■ What you will do
Return every line of text in the rows below word for word, in the same order. Leave the pictures out of your answer.

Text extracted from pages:
+ + + + +

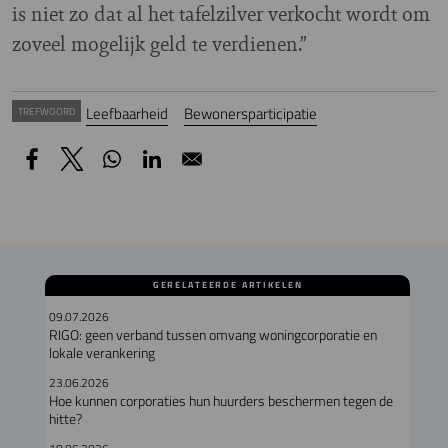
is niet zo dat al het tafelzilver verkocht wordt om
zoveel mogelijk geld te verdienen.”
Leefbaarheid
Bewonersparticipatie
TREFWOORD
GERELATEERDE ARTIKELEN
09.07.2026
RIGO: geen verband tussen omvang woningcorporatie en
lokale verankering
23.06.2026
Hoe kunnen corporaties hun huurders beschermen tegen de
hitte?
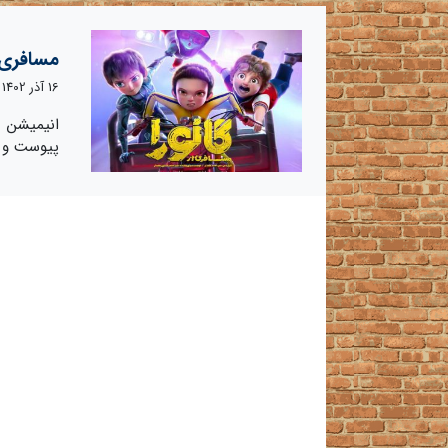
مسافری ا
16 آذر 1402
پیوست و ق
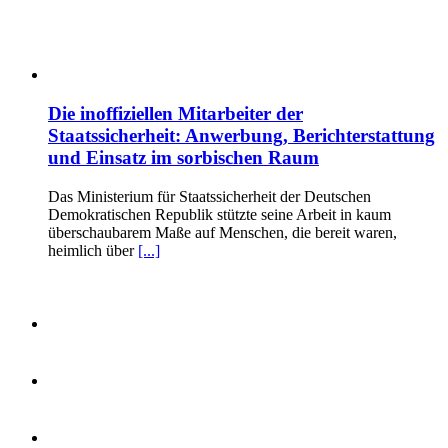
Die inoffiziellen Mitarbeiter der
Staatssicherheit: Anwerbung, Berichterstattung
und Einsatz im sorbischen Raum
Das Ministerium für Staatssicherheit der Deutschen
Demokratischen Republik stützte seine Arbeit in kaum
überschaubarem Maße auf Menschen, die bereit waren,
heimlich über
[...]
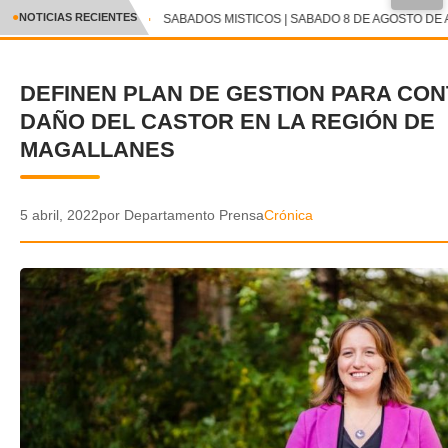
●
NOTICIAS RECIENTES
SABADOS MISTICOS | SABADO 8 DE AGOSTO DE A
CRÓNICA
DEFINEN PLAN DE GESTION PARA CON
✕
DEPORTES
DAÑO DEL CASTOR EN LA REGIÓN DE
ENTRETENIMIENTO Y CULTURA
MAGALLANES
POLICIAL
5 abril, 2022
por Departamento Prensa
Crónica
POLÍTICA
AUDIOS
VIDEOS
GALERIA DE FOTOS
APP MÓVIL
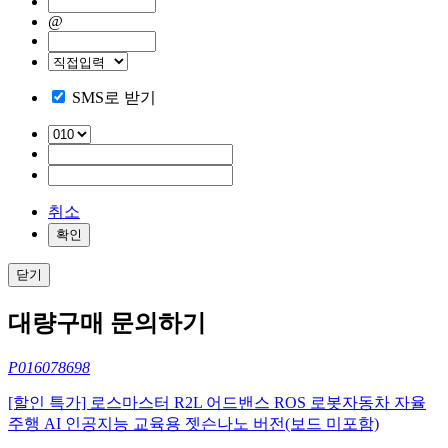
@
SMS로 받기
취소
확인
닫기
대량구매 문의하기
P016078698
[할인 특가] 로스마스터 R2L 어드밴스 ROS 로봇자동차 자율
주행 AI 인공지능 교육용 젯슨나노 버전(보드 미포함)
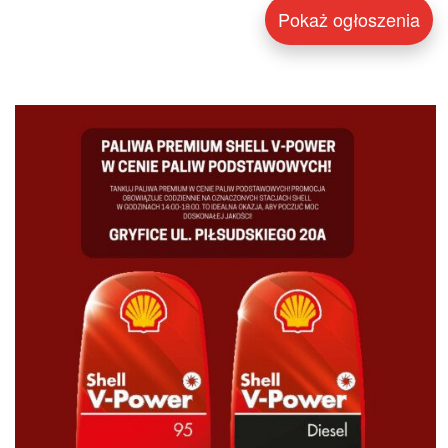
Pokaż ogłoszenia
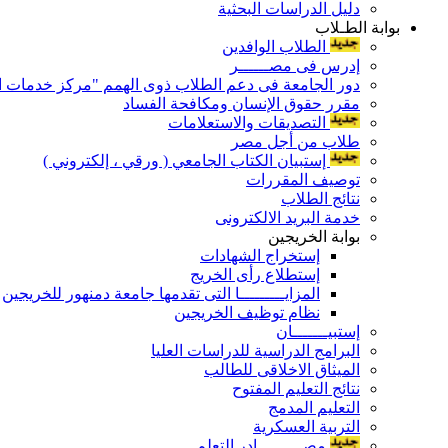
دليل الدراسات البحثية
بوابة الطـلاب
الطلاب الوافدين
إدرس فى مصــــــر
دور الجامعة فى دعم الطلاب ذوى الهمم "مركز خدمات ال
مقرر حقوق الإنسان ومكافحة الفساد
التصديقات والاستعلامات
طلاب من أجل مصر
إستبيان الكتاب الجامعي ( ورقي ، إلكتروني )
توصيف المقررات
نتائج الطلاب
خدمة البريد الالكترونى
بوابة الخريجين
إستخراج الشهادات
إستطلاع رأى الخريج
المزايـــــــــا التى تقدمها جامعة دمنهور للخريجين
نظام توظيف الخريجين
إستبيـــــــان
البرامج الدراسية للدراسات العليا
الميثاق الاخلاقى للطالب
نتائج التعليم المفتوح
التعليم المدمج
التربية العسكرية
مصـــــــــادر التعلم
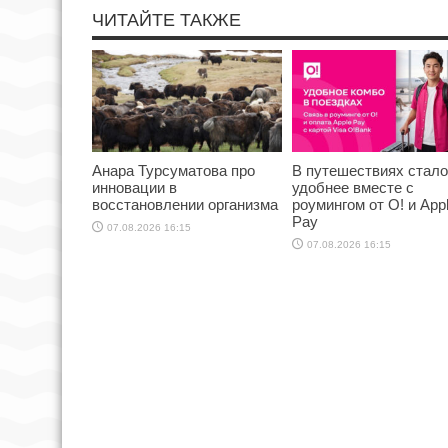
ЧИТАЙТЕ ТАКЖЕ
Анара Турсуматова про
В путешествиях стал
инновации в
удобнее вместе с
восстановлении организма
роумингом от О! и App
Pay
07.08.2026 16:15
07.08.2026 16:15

+ + + + +

■ Answer below
is niet zo dat al het tafelzilver verkocht wordt om
zoveel mogelijk geld te verdienen.”
Leefbaarheid
Bewonersparticipatie
TREFWOORD
GERELATEERDE ARTIKELEN
09.07.2026
RIGO: geen verband tussen omvang woningcorporatie en
lokale verankering
23.06.2026
Hoe kunnen corporaties hun huurders beschermen tegen de
hitte?
مسافری ا
16 آذر 1402
پیوست و ق
Die inoffiziellen Mitarbeiter der
Staatssicherheit: Anwerbung, Berichterstattung
und Einsatz im sorbischen Raum
Das Ministerium für Staatssicherheit der Deutschen
Demokratischen Republik stützte seine Arbeit in kaum
überschaubarem Maße auf Menschen, die bereit waren,
heimlich über
[...]
●
NOTICIAS RECIENTES
SABADOS MISTICOS | SABADO 8 DE AGOSTO DE A
CRÓNICA
DEFINEN PLAN DE GESTION PARA CON
✕
DEPORTES
DAÑO DEL CASTOR EN LA REGIÓN DE
ENTRETENIMIENTO Y CULTURA
MAGALLANES
POLICIAL
5 abril, 2022
por Departamento Prensa
Crónica
POLÍTICA
AUDIOS
VIDEOS
GALERIA DE FOTOS
APP MÓVIL
@
SMS로 받기
취소
확인
닫기
대량구매 문의하기
P016078698
[할인 특가] 로스마스터 R2L 어드밴스 ROS 로봇자동차 자율
주행 AI 인공지능 교육용 젯슨나노 버전(보드 미포함)
Pokaż ogłoszenia
دليل الدراسات البحثية
بوابة الطـلاب
الطلاب الوافدين
إدرس فى مصــــــر
دور الجامعة فى دعم الطلاب ذوى الهمم "مركز خدمات ال
مقرر حقوق الإنسان ومكافحة الفساد
التصديقات والاستعلامات
طلاب من أجل مصر
إستبيان الكتاب الجامعي ( ورقي ، إلكتروني )
توصيف المقررات
نتائج الطلاب
خدمة البريد الالكترونى
بوابة الخريجين
إستخراج الشهادات
إستطلاع رأى الخريج
المزايـــــــــا التى تقدمها جامعة دمنهور للخريجين
نظام توظيف الخريجين
إستبيـــــــان
البرامج الدراسية للدراسات العليا
الميثاق الاخلاقى للطالب
نتائج التعليم المفتوح
التعليم المدمج
التربية العسكرية
مصـــــــــادر التعلم
ЧИТАЙТЕ ТАКЖЕ
Анара Турсуматова про
В путешествиях стал
инновации в
удобнее вместе с
восстановлении организма
роумингом от О! и App
Pay
07.08.2026 16:15
07.08.2026 16:15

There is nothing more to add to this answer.